Gastropods are one of the main divisions of the Phylum Mollusca. They include animals which bear a coiled or uncoiled shell, and others, called slugs which have no hard parts. Typical of the Class Gastropoda are the land and freshwater snails, the many conchs, whelks, limpets and periwinkles. Originally they were entirely marine, but especially in Mesozoic and Cenozoic times large numbers of them became adapted for life in fresh waters and on the land. A large majority of the group remained in the sea. The average size of the shells of the group is approximately 25 millimeters in length or diameter, but fully grown adults of different kinds range from 0.5 mm to approximately 60 cm.
The land snails, Helix, and the shallow water marine Buccinum are familiar examples of gastropods. In each case the animal is an elongate, flat-soled creature which carries a spirally coiled shell on its back. The tip of the spiral shell points backwards, and the opening into the largest, last-formed turn of the shell is in a forward position, directed downward.
The head is the mobile, anterior part of the body which bears the mouth, eyes and one or two pairs of tentacles. Beginning just inside the mouth is a long muscularly movable rasping mechanism which is composed of many minute horny teeth arranged in transverse rows on a tough, flexible ribbon. This mechanism, called a radula, functions for tearing food into particles. This feature has been used in classification of living gastropods.
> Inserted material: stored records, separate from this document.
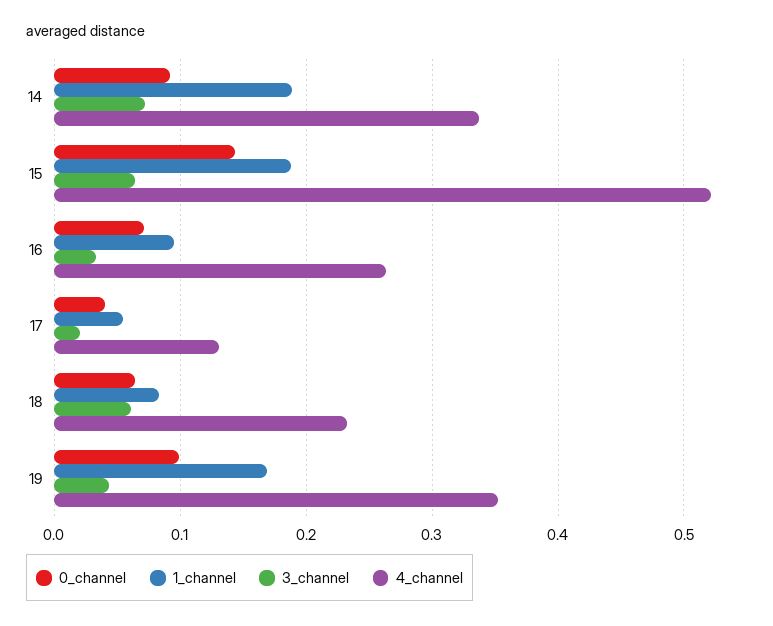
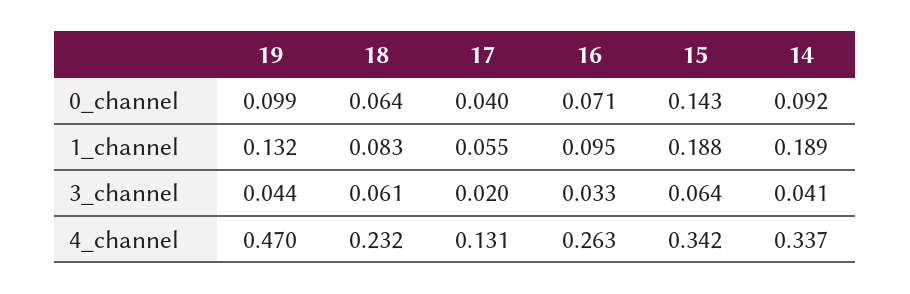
  {
    "0_channel": {
      "14": 0.092,
      "15": 0.143,
      "16": 0.071,
      "17": 0.04,
      "18": 0.064,
      "19": 0.099
    },
    "1_channel": {
      "14": 0.189,
      "15": 0.188,
      "16": 0.095,
      "17": 0.055,
      "18": 0.083,
-     "19": 0.17
+     "19": 0.132
    },
    "3_channel": {
-     "14": 0.07,
+     "14": 0.041,
      "15": 0.064,
      "16": 0.033,
      "17": 0.02,
      "18": 0.061,
      "19": 0.044
    },
    "4_channel": {
      "14": 0.337,
-     "15": 0.52,
+     "15": 0.342,
      "16": 0.263,
      "17": 0.131,
      "18": 0.232,
-     "19": 0.35
+     "19": 0.47
    }
  }

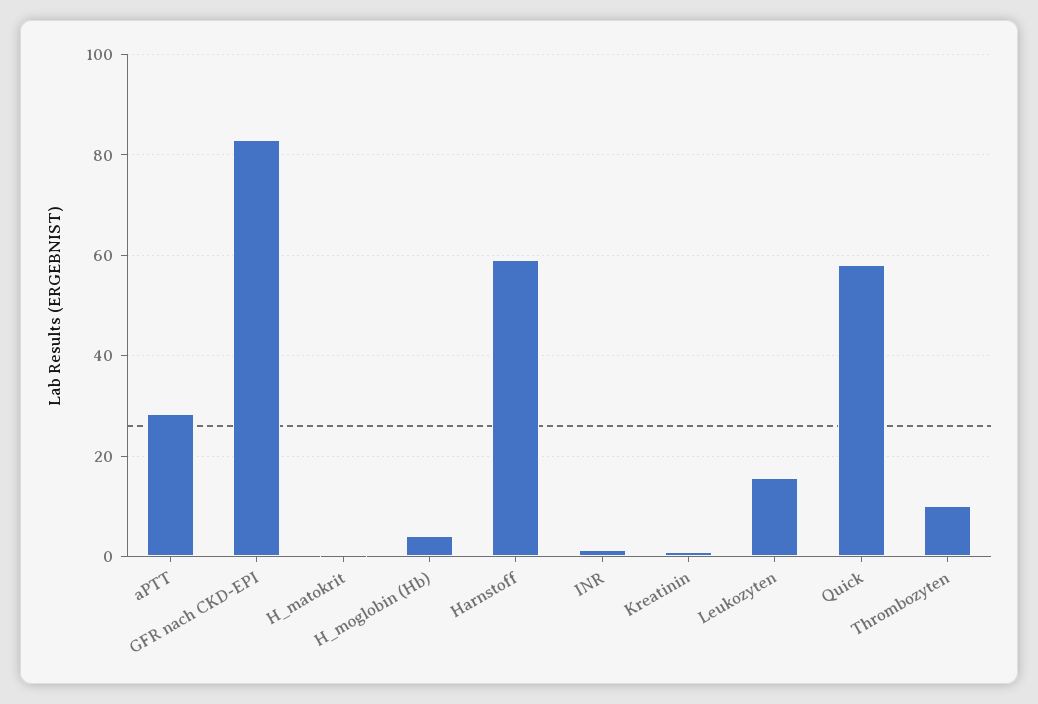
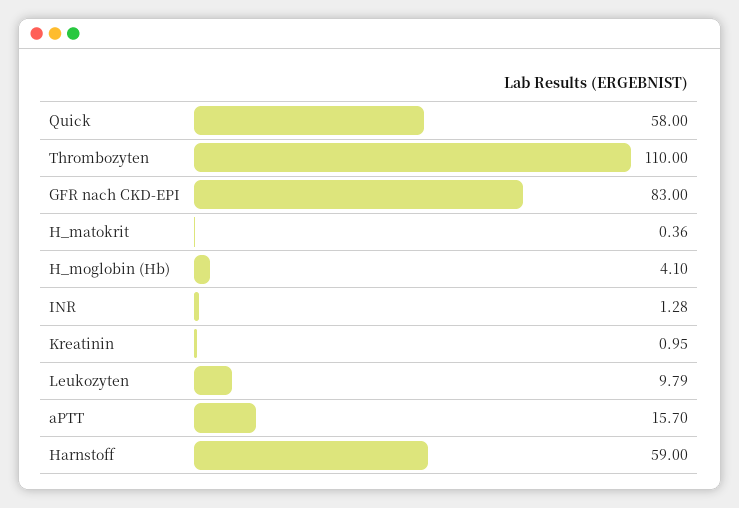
  {
-   "aPTT": 28,
+   "aPTT": 15.7,
    "GFR nach CKD-EPI": 83,
    "H_matokrit": 0.36,
    "H_moglobin (Hb)": 4.1,
    "Harnstoff": 59,
    "INR": 1.28,
    "Kreatinin": 0.95,
-   "Leukozyten": 16,
+   "Leukozyten": 9.79,
    "Quick": 58,
-   "Thrombozyten": 10
+   "Thrombozyten": 110
  }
Eyes are borne at the tips of the tentacles of some gastropods, and in others they are situated near the base of the tentacles.
The calcareous shell is the structure on which paleontological study of the group must be based. Most gastropod shells show features of form and structure which can be used in identifying species and genera. Shells of gastropod may be divided into two groups in general: those with little or no coiling and those which are partly or very distinctively coiled.